Sven: Companies need to also be able to demonstrate compliance with the GDPR requirements (known as the “accountability” principle). Therefore companies will need to keep records of their processing activities (purposes of processing, categories of data, details of international transfers) which will be quite time consuming to manage. Finally companies may also need to appoint a data protection officer if they are planning to carry out large scale systematic monitoring of individuals (e.g. online behaviour tracking).
Emily: Finally retailers should not be scared of the GDPR. Yes, digesting all of the new regulation may be overwhelming however, retailers should take this as a good opportunity to review their internal systems. Doing so may generate a daunting to-do list but retailers are strongly urged to start this process now and use it as a learning opportunity.
How should the process of companies getting ready for the GDPR look like?
Sven: We suggest a GDPR implementation process in four phases:
First, companies should capture the status quo. In this phase companies should assess their resources and determine a timeline for the implementation process. Companies should use questionnaires to identify all relevant data processing measures in the company and to obtain relevant documentation.
The second step is the gap analysis in which companies need to identify the gaps that need to be filled to become GDPR compliant and assess potential risks.

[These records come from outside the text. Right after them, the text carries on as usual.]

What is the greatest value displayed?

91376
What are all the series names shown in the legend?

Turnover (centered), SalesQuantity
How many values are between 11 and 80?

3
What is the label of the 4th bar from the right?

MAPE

The fourth and final step is the validation phase. Companies should start getting ready for the GDPR now if they haven´t done so in the past. You only have 540 days left until the GDPR enters into force. However, if we get rid of all the weekends and holidays, there are only 367 days left until May 25, 2018 and that is not a lot of time! We run a series of webinars on the GDPR which offer further information and guidance on getting ready over this next year, so please do take a look.
Does harmonisation mean that multinational companies do not have to look at national data protection laws anymore?

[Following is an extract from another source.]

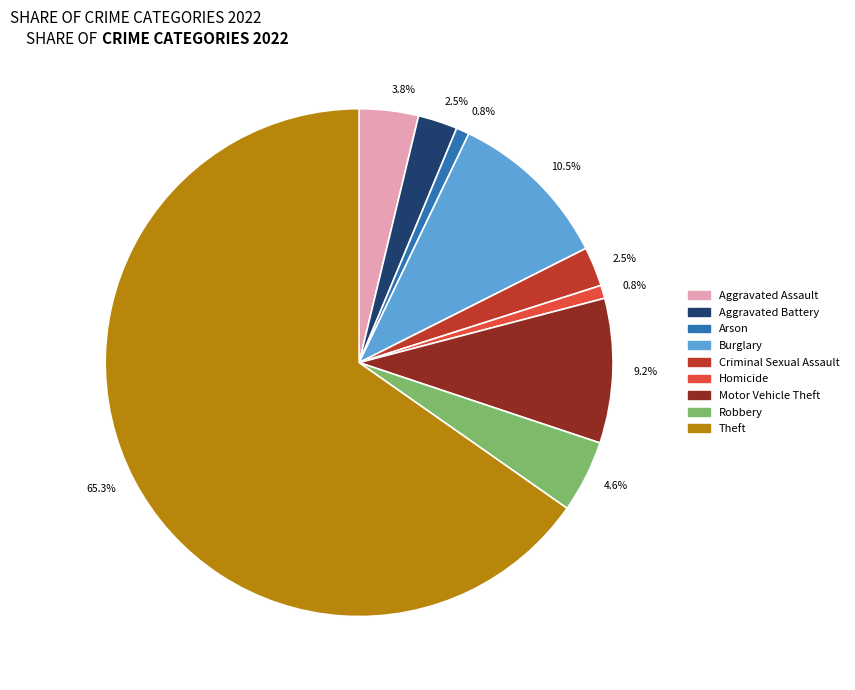

Is there any slice that represents more than half of the pie?

Yes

Sven: Unfortunately the answer is “no”. While the GDPR will be binding for all for all member states, it does not really provide the full harmonization that everyone was hoping for. Various opening clauses provide member states with the option to introduce additional national provisions to further specify the application of the GDPR. The German Federal Ministry of the Interior has been among the first legislators to draft such an act to supplement the GDPR. This new German Data Protection Act includes additional provisions regarding data protection officers, the rights of data subjects, data processing in the context of employment and fines. We expect to see draft acts to become public in other member states soon. Companies that want to get ready for the new data protection regime should therefore not only focus on the GDPR, but on national laws that will be introduced in the next 18 months as well.